Em “A Casa na Praia” (Editorial Presença, 2018), tudo começa com um convite entre amigos, quando Magnus Lane empresta a sua casa da Cornualha ao seu grande amigo de sempre, Dick Young, para este passar férias com a família. O primeiro é um investigador brilhante no campo bioquímica; o segundo, um editor que se encontra numa encruzilhada de vida, terminando por sua iniciativa um trabalho de longa data com editora em que trabalhava e vendo-se pressionado por Vita, a sua mulher norte-americana, para mudar de Londres para o seu país de origem, onde Dick terá oportunidades seguras e vantajosas através dos seus familiares.
Magnus, porém, tem uma proposta alternativa para Dick, que como sempre aceita o desafio. O ascendente encantatório que Maguns exerce é inegável e, não obstante os efeitos secundários sentidos na boa saúde da conjugalidade, Dick embarca sem grandes reservas.
A proposta é a de participar numa experiência onde o transporte para uma época passada não é realizado através da habitual máquina do tempo, mas sim de uma droga que o faz recuar até ao séc. XIV: “Poderia o tempo ser multidimensional – ontem, hoje, amanhã, existindo simultaneamente numa repetição incessante?”
Como em todas as viagens, o questionamento e as dúvidas começam a minar o pensamento e os sentimentos de Dick: Onde prefere estar? A que mundo quer pertencer? Com novas relações estabelecidas, por quais optar? “Estar vinculado, mantendo-me livre; estar só na sua companhia; ter nascido na minha época mas viver, desapercebido, na deles”.
Contudo, como qualquer viagem provocada por uma droga, coexistem as dúvidas quanto aos seus efeitos secundários, à intersecção entre os dois mundos, ao posicionamento da própria pessoa na ambivalência em que se torna a sua vida. Como é que se mantém a dita “normalidade” quando o que se quer é escapar para o outro mundo? – que, neste caso, pode ser com o pretexto de regressar para saber o desfecho de múltiplas histórias pessoais em que se está implicado.

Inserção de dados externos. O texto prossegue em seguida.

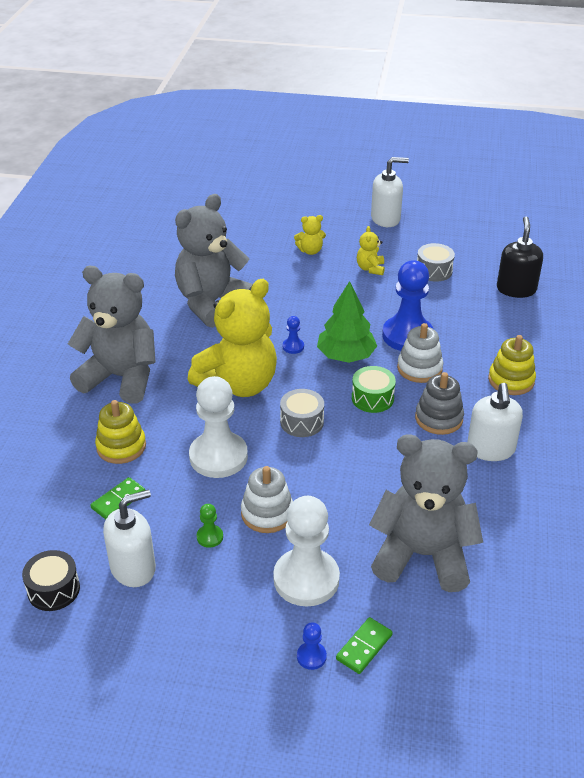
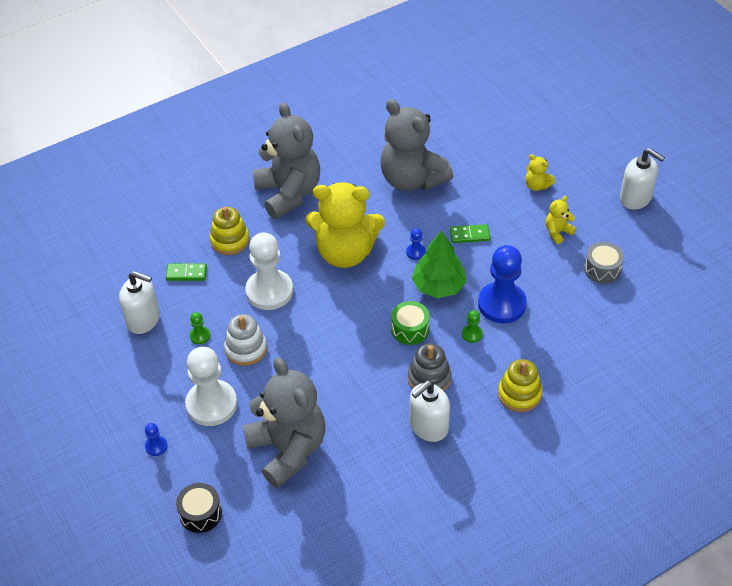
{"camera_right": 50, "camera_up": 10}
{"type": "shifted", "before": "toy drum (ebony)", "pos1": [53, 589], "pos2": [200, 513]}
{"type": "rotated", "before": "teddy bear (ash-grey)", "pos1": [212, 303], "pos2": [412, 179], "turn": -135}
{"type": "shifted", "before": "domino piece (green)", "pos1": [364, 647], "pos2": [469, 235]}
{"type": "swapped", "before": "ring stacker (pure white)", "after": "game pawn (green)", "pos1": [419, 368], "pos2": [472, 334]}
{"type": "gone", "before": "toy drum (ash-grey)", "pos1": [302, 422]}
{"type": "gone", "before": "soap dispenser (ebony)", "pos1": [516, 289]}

Claro que, como em todas as situações limite, surge de repente o terapeuta, o clínico que traz outra interpretação: “O mundo que transportamos dentro de nós oferece-nos por vezes respostas. Uma maneira de nos evadirmos. Uma fuga da realidade. O problema é que sonhar acordado, tal como os alucinogénios, torna-se viciante; quanto mais lhe cedemos, mais fundo mergulhamos”.
Nesta grande história de Daphne du Maurier, mais conhecida como autora de “Rebecca” (1938) – também publicada pela Editorial Presença -, ambos os mundos nos mantêm presos num expectante enredo, onde a parte difícil será mesmo escolher aquele onde queremos permanecer durante mais tempo.